Pressure
Pressure
I can feel every second
I can see each minute float away
My heart beats, we look at each other. She is tired, she beats all day.
What’s wrong?
I look around for the problem, I can’t find it. I search for words, there are none.
It feels so dark, but I’m still blinded by flashing lights. This makes no sense. A sharp, high-pitched sound clouds my mind. Who is screaming?
I think I would know if it was me. Right?
Pressure.
Pressure.
I don’t say stop. I don’t say enough.
I don’t deserve it.
I can’t move. I am stuck.
I am alone. There is no one in here but me. But then again, who else could access my thoughts? Who else could access my mind?
Besides, Pressure. My uninvited guest. My captor. Trapping me inside my mind.
I can’t smell the roses anymore. I don’t want to.

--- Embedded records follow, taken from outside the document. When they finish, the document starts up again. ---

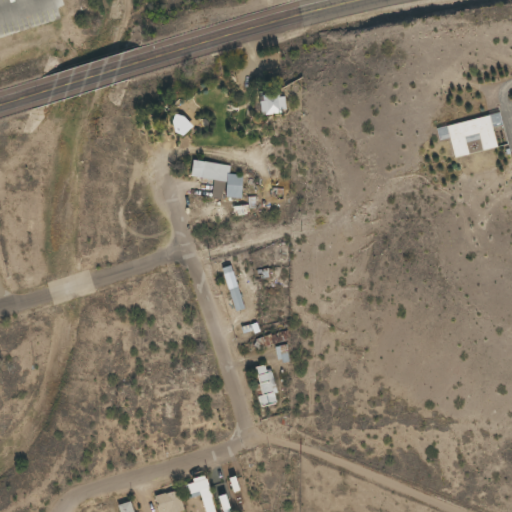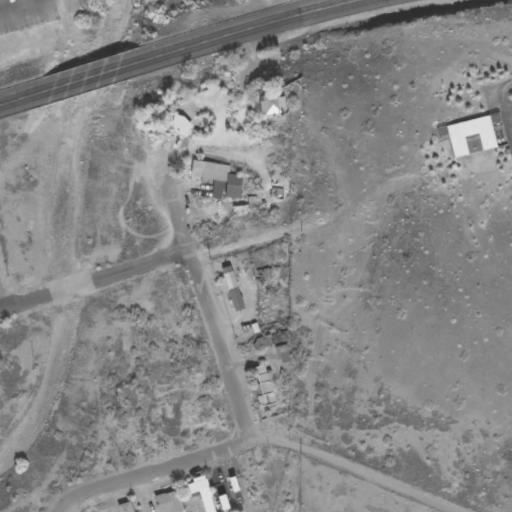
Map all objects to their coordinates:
road: (23, 7)
road: (252, 25)
road: (91, 74)
road: (18, 97)
building: (268, 103)
building: (217, 179)
road: (353, 210)
road: (93, 277)
building: (231, 288)
road: (206, 311)
building: (264, 385)
road: (353, 469)
road: (157, 471)
building: (199, 493)
building: (168, 502)
road: (64, 507)
building: (124, 507)
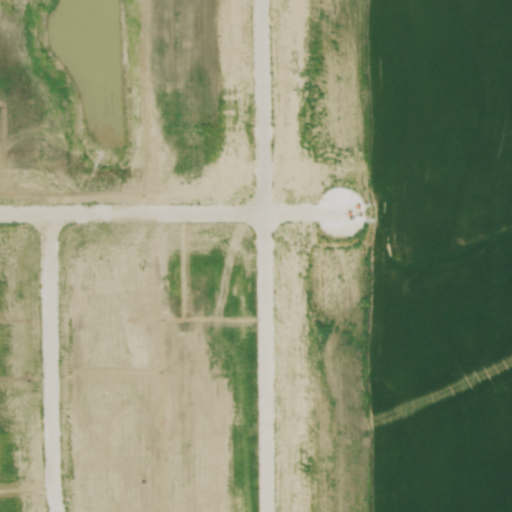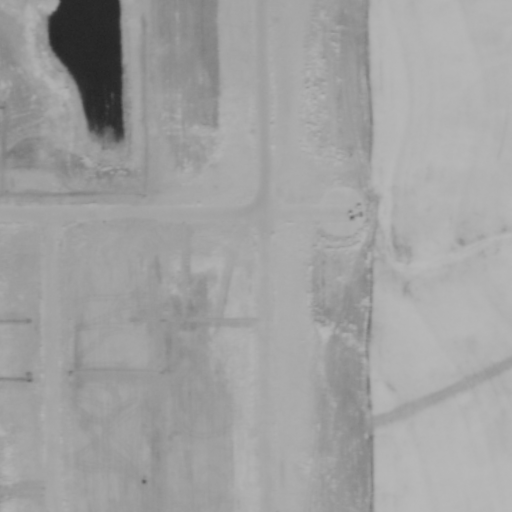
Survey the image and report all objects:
road: (167, 208)
crop: (440, 254)
road: (262, 255)
road: (49, 361)
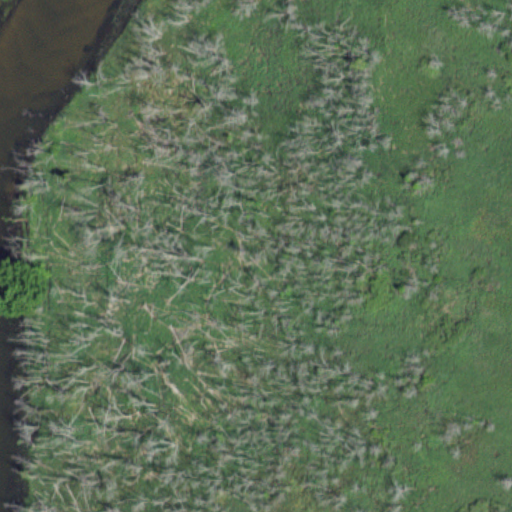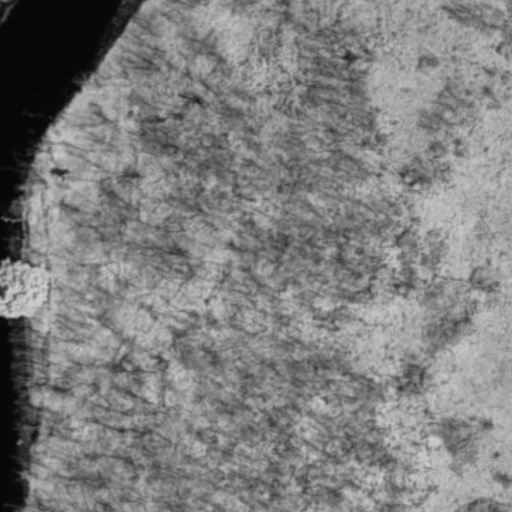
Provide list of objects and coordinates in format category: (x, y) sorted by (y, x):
river: (31, 62)
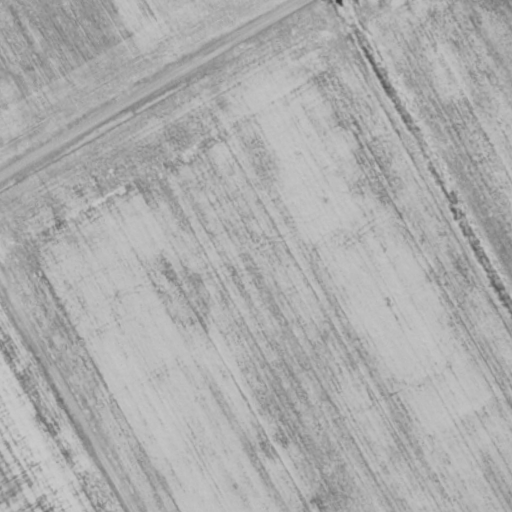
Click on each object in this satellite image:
road: (44, 74)
road: (149, 85)
road: (66, 396)
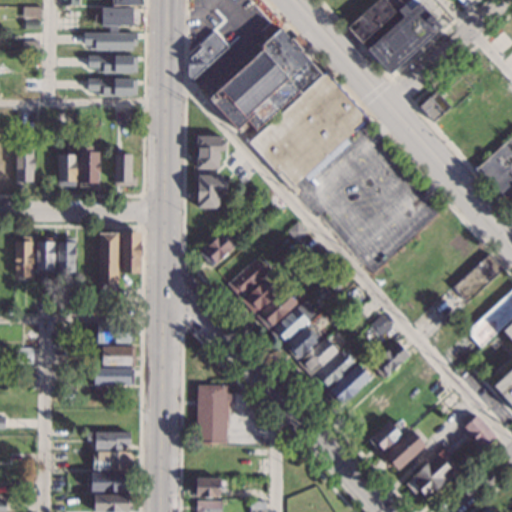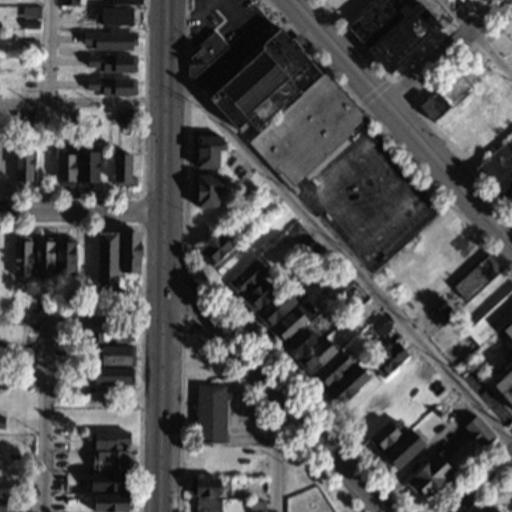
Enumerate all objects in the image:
building: (69, 2)
building: (126, 2)
building: (126, 2)
building: (69, 3)
road: (165, 3)
road: (252, 4)
building: (31, 13)
building: (116, 16)
building: (120, 17)
building: (373, 17)
road: (188, 22)
building: (30, 25)
building: (394, 29)
road: (478, 37)
building: (402, 38)
building: (110, 40)
building: (111, 42)
road: (442, 50)
road: (48, 51)
building: (204, 53)
building: (203, 54)
building: (110, 63)
building: (113, 64)
road: (163, 70)
road: (391, 75)
building: (112, 86)
building: (112, 87)
road: (400, 91)
road: (374, 92)
road: (81, 102)
building: (434, 103)
road: (387, 105)
building: (434, 106)
road: (416, 107)
building: (288, 109)
building: (288, 110)
building: (125, 115)
building: (7, 119)
building: (60, 119)
road: (375, 134)
building: (208, 151)
building: (206, 152)
building: (5, 163)
building: (22, 165)
building: (87, 165)
building: (23, 166)
building: (86, 167)
road: (142, 168)
building: (499, 168)
building: (66, 169)
building: (122, 169)
building: (122, 169)
building: (498, 169)
building: (65, 170)
road: (162, 173)
road: (320, 187)
building: (206, 190)
building: (208, 190)
road: (427, 191)
road: (162, 194)
building: (510, 196)
parking lot: (369, 198)
road: (142, 212)
road: (81, 213)
building: (296, 230)
road: (497, 230)
building: (295, 231)
road: (161, 241)
building: (215, 249)
building: (215, 249)
building: (129, 251)
building: (129, 253)
road: (337, 254)
building: (43, 255)
building: (43, 255)
building: (22, 257)
building: (64, 257)
building: (64, 257)
building: (22, 258)
road: (50, 260)
building: (107, 261)
building: (107, 262)
building: (476, 278)
building: (246, 279)
building: (335, 281)
building: (250, 286)
road: (182, 292)
building: (257, 296)
building: (367, 308)
building: (275, 309)
building: (274, 310)
building: (491, 319)
road: (79, 320)
building: (291, 324)
building: (378, 325)
building: (379, 326)
road: (160, 327)
building: (295, 329)
building: (112, 333)
building: (113, 334)
building: (495, 336)
building: (299, 344)
road: (208, 347)
building: (25, 355)
building: (114, 355)
building: (115, 355)
building: (23, 356)
building: (316, 357)
building: (389, 359)
building: (388, 360)
building: (332, 370)
building: (506, 373)
building: (59, 376)
building: (109, 376)
building: (112, 377)
building: (348, 383)
road: (277, 385)
building: (346, 386)
building: (446, 403)
building: (211, 413)
building: (210, 414)
road: (42, 416)
building: (2, 421)
building: (1, 422)
building: (479, 431)
building: (478, 432)
building: (383, 436)
building: (384, 436)
building: (109, 439)
building: (107, 440)
road: (159, 449)
building: (402, 449)
building: (401, 450)
road: (281, 452)
building: (110, 460)
building: (110, 461)
building: (429, 476)
building: (430, 476)
building: (108, 481)
building: (109, 482)
road: (477, 483)
building: (205, 487)
building: (510, 487)
building: (204, 488)
road: (490, 492)
building: (109, 502)
building: (2, 503)
building: (110, 503)
building: (2, 505)
building: (207, 505)
building: (256, 506)
building: (256, 506)
building: (207, 507)
building: (483, 510)
building: (486, 511)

Pausing is a privilege granted to those who deserve it. Pressure reminds me. Do you deserve it ?– they question me.
Taunting me
Laughing as I beg. I reason I try to escape my solitary confinement.
I look for distractions. I look for short obstacles, I want to keep them happy, I want to be myself. I need to learn what that even looks like.
Pressure.
It chips pieces of me from myself. Now I walk around feeling exposed, I walk with my head down, my eyes say too much.
I walk alone, but I’m begging for a shadow. I am begging for a shoulder.
I do not want to be alone.
But the only way that you will find people is if you are something and do something.
This is not enough. You are not enough.
Pressure is harsh. My wounds are not healing. Excessive friction. Everything is out of sync.
I am spiraling. While the minutes continue to float away, I circle down the drain.
Finally, I am free. I think I am. Hours can’t haunt me anymore. Time is finished with me.
But Pressure remains. It becomes the soundtrack of my life, whispering and reminding me. My wounds never heal.